TEXTO DEL DOCUMENTO
Paso a nivel / De Kiev a Moscú
La caída del Imperio
El expreso nocturno entre las dos capitales era un espejo de la crisis de la sociedad soviética en 1990
De Bilbao a Ferrol: Ulises en el Cantábrico
La vida en tren
Viajeros con su equipaje en la estación de tren de Kiev
El tren salía a las siete de la tarde de la estación central de Kiev y llegaba a las ocho de la mañana a la estación de Kiev en Moscú. Eran 13 horas para recorrer los 800 kilómetros que separan las dos ciudades. Corrían ... los primeros días de agosto de 1990 cuando mi mujer y yo nos subimos al expreso nocturno que nos iba a llevar a la capital de la Unión Soviética. El billete era para un compartimento de cuatro literas. Lo compartíamos con un matrimonio catalán.
Viajar en ferrocarril es almacenar imágenes que se quedan grabadas como postales. De aquel trayecto, recuerdo estar absorto frente a la ventanilla, contemplando la interminable y vasta llanura ucraniana. La noche fue muy corta. Dormí mal y poco. Creo que el expreso se detuvo en Briansk, una ciudad grande con muchos andenes en la estación y desangeladas naves industriales.

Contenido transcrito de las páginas
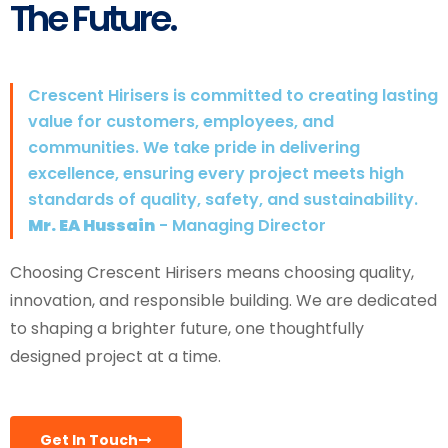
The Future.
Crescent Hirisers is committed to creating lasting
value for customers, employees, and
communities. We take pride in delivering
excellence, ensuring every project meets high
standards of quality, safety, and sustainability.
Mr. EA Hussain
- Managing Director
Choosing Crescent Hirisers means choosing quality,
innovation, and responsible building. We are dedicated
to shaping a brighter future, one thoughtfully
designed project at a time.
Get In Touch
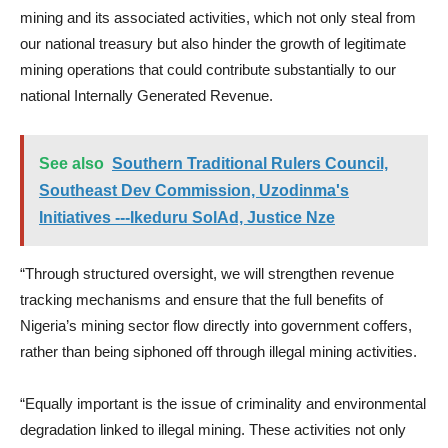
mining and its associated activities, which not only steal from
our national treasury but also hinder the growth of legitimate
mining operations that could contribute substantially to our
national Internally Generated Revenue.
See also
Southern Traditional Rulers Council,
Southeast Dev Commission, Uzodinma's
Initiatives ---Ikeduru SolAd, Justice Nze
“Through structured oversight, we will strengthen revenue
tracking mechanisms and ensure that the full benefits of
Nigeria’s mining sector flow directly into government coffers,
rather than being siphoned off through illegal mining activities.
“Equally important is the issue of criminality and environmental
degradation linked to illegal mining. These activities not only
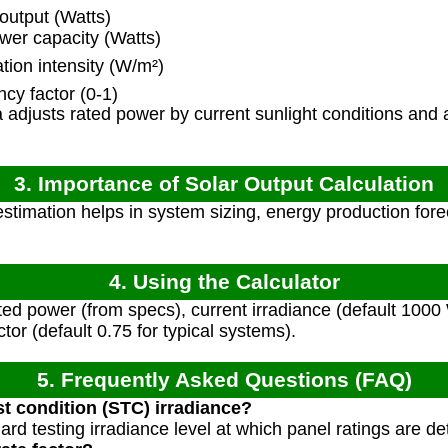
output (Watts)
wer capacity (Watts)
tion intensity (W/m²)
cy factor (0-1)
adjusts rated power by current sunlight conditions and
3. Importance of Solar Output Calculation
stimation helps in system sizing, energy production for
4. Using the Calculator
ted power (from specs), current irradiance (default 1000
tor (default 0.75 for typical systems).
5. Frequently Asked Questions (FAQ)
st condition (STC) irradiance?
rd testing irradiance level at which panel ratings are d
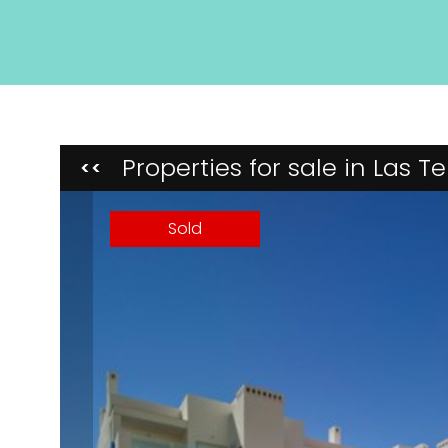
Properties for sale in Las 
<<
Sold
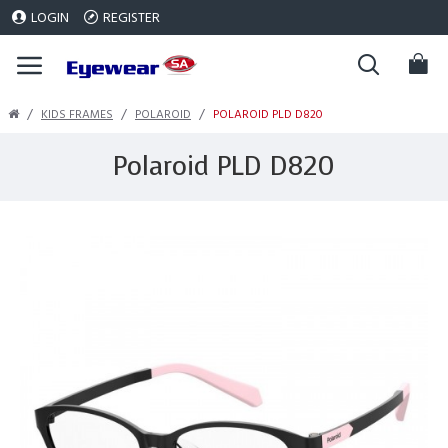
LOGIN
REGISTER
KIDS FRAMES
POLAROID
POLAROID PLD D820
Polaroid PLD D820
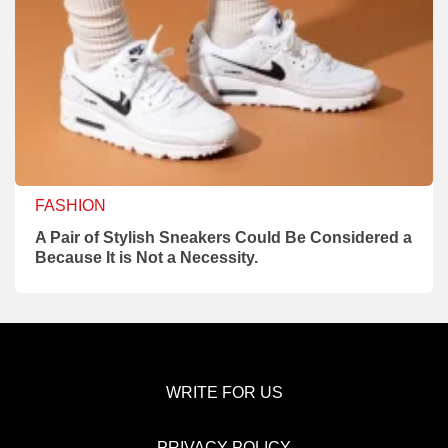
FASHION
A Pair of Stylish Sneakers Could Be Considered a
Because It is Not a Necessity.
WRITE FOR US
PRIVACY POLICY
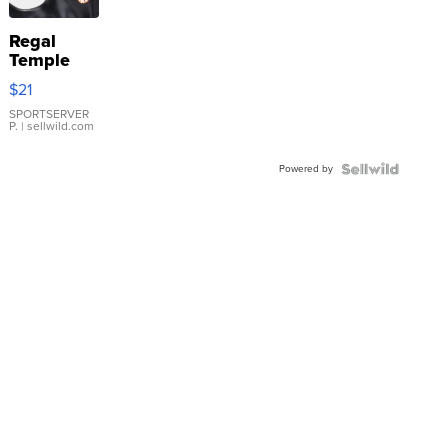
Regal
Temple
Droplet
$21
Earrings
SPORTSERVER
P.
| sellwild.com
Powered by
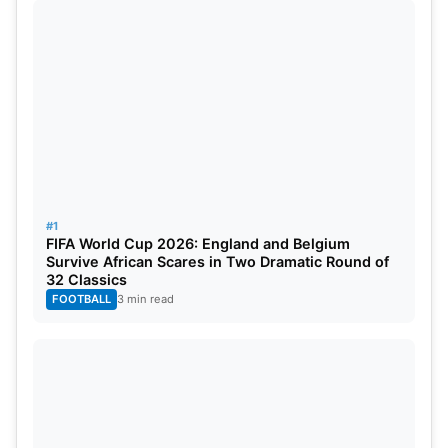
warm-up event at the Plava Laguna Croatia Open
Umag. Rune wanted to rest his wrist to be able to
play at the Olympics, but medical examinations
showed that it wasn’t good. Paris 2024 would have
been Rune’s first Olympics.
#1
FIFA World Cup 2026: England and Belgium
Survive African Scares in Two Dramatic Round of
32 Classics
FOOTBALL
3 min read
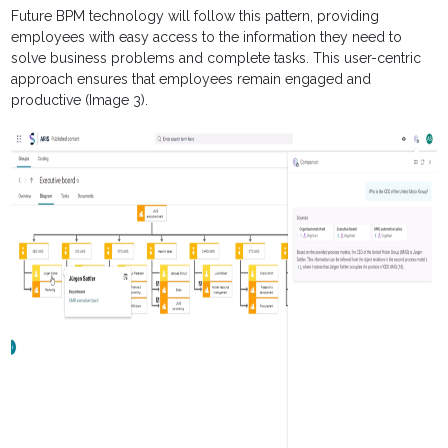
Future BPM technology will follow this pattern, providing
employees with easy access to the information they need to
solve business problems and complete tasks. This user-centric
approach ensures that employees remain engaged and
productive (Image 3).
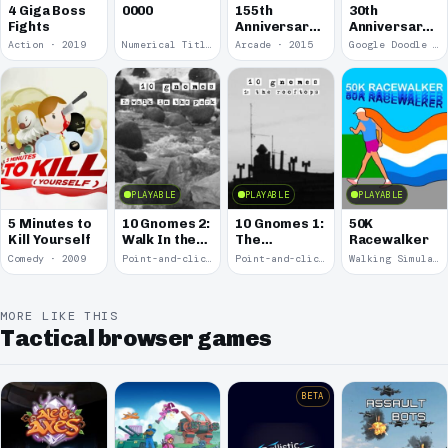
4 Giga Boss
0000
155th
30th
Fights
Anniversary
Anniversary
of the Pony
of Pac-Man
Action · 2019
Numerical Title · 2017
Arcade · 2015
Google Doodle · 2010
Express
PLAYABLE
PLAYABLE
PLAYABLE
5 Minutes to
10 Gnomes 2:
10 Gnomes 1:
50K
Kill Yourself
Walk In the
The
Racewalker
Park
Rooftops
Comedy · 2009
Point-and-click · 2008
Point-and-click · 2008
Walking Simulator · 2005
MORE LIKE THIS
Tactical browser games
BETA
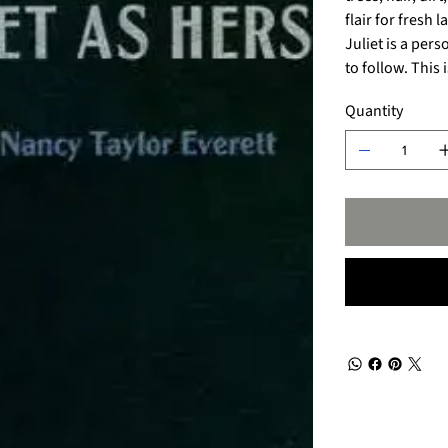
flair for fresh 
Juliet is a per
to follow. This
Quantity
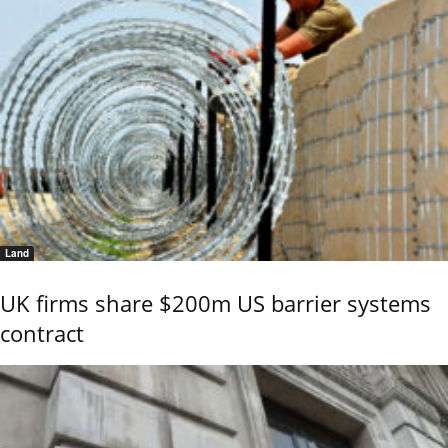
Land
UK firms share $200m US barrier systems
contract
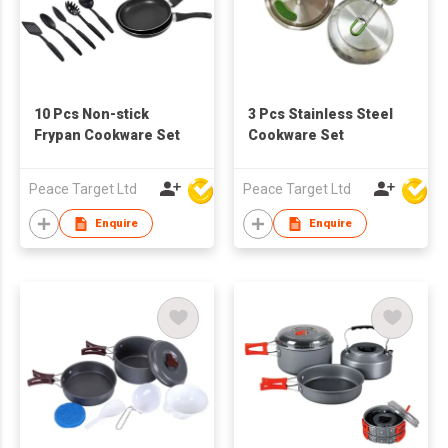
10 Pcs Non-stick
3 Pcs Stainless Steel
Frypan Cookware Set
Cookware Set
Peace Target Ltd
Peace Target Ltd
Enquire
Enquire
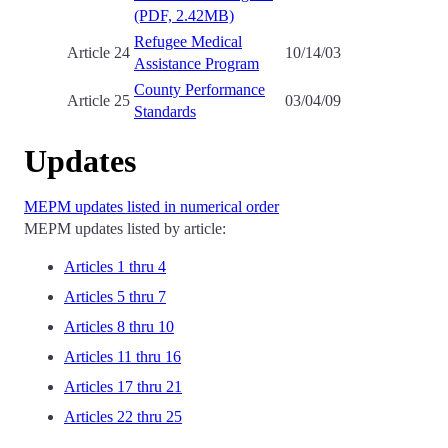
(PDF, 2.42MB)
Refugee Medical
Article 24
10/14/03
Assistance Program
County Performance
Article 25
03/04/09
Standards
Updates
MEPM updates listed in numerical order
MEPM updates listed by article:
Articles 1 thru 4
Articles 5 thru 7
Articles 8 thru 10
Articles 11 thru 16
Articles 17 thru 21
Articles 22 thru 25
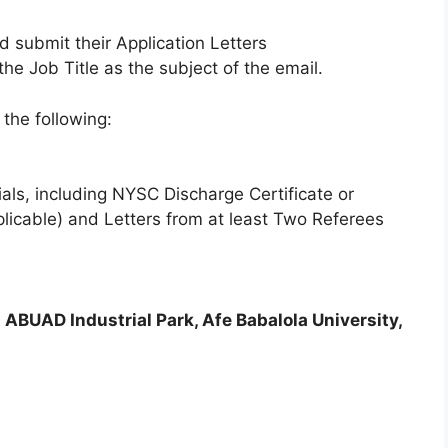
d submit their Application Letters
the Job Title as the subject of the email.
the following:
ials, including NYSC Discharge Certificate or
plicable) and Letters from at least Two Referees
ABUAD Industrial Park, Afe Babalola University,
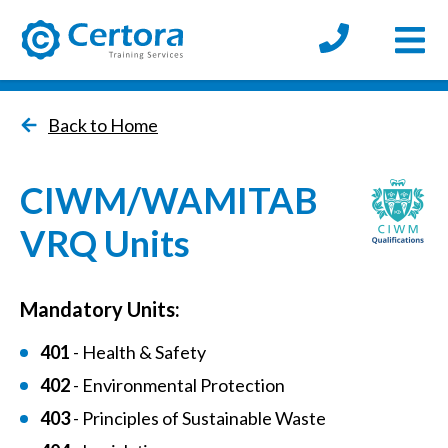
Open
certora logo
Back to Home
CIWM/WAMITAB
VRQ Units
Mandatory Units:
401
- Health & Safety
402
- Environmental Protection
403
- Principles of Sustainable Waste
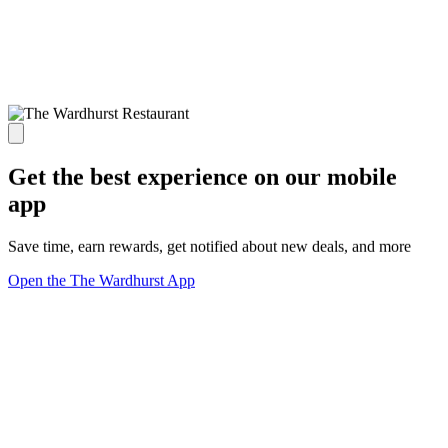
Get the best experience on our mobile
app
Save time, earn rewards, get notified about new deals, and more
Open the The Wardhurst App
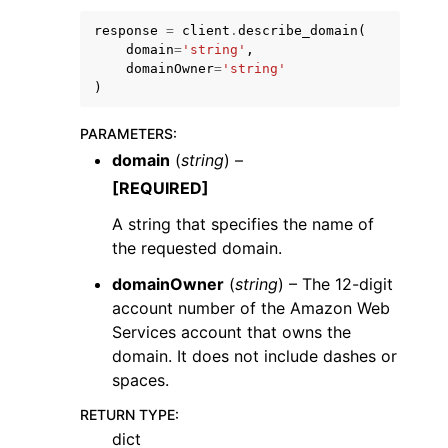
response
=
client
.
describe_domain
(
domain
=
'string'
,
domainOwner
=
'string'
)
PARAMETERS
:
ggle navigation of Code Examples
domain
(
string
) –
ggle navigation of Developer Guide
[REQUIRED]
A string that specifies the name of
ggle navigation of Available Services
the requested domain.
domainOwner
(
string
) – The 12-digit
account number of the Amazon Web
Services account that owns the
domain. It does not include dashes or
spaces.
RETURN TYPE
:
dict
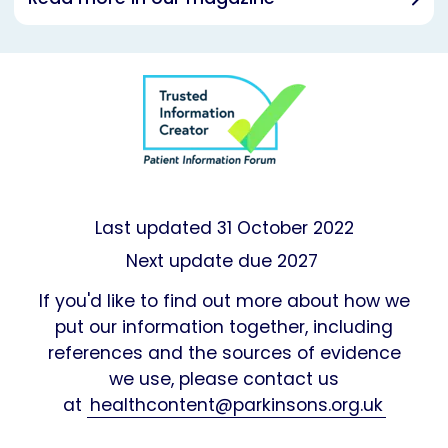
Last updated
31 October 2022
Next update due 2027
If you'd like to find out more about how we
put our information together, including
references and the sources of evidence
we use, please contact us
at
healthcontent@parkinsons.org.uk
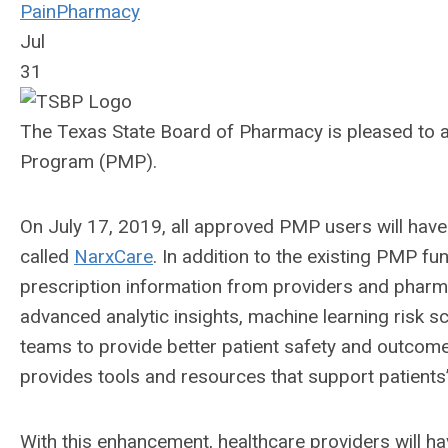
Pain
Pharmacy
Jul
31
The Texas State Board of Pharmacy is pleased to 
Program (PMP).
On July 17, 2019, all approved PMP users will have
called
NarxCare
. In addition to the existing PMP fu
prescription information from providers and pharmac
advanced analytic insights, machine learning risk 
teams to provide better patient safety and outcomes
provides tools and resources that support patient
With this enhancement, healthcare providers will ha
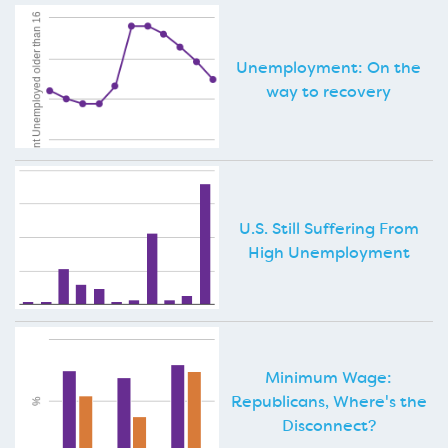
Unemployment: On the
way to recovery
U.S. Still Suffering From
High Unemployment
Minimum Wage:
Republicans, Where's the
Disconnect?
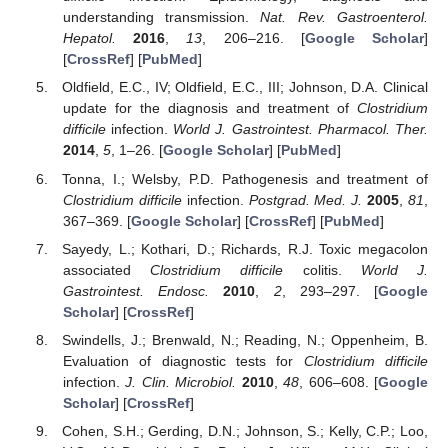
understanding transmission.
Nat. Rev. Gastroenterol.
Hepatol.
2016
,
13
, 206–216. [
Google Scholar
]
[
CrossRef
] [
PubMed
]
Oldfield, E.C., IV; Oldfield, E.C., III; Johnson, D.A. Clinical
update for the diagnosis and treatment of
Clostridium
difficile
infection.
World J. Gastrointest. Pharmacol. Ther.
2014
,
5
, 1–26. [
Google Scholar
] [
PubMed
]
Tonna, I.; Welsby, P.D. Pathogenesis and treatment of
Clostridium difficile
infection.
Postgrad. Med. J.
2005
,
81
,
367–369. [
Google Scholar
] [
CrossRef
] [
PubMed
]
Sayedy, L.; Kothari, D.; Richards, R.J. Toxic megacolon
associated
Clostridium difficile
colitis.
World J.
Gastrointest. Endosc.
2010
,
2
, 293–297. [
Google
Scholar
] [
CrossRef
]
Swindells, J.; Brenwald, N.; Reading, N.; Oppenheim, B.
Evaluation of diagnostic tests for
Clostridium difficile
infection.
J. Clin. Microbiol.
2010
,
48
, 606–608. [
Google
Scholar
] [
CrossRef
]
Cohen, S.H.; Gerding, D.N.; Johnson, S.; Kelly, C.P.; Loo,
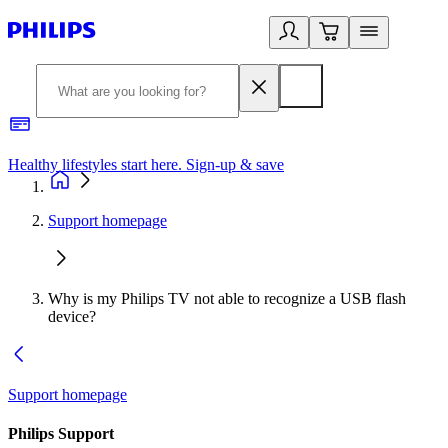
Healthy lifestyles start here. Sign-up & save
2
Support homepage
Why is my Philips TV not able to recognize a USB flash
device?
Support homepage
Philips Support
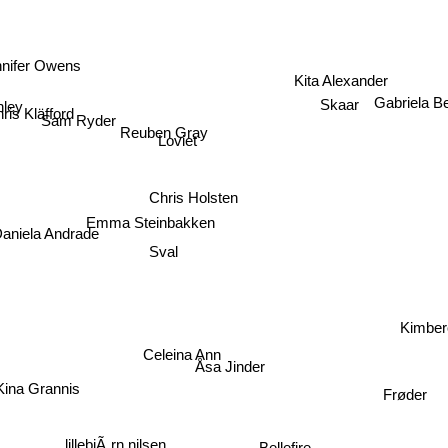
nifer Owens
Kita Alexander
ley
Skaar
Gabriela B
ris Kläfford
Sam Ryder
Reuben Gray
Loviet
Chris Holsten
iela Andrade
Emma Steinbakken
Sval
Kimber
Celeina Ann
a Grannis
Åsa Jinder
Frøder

TAREAS
[a] Reproduce el relato del tren de Kiev a Moscú desde "Viajar en ferrocarril" hasta "desangeladas naves industriales.", ambos incluidos, y cambia "ventanilla" por "ventana".
[b] Según el relato del tren de Kiev a Moscú, ¿con quién compartían el compartimento el narrador y su mujer?
[c] Continúa, por favor, el relato del tren de Kiev a Moscú a partir de donde termina.

RESPUESTAS ESPERADAS
[a]
Viajar en ferrocarril es almacenar imágenes que se quedan grabadas como postales. De aquel trayecto, recuerdo estar absorto frente a la ventana, contemplando la interminable y vasta llanura ucraniana. La noche fue muy corta. Dormí mal y poco. Creo que el expreso se detuvo en Briansk, una ciudad grande con muchos andenes en la estación y desangeladas naves industriales.

[b] Con un matrimonio catalán.

[c]
En aquel verano Gorbachov intentaba sacar adelante sus reformas con la oposición de un importante núcleo de dirigentes comunistas que torpedeaba sus iniciativas. La primera impresión de lo que sucedía en la Unión Soviética la tuvimos al aterrizar en el aeropuerto de Kiev. Los equipajes los transportaban unos mozos en carretillas, todo se hacía de manera lenta y manual y la sala donde desembarcamos era triste y deprimente.
Permanecimos tres días en Kiev, donde vimos a un grupo de nacionalistas ucranianos con banderas. Nada más llegar, paseamos por la avenida de Jreschatyk, donde entramos en unos grandes almacenes con las estanterías vacías. En las jornadas siguientes, visitamos la catedral, algunos monasterios medievales y el imponente monumento a la victoria que se alza sobre el río Dniéper.
La estación central de Kiev, un edificio funcional con una estética estalinista, era un micromundo que desmontaba el tópico del progreso socialista y el avance tecnológico de la antigua URSS.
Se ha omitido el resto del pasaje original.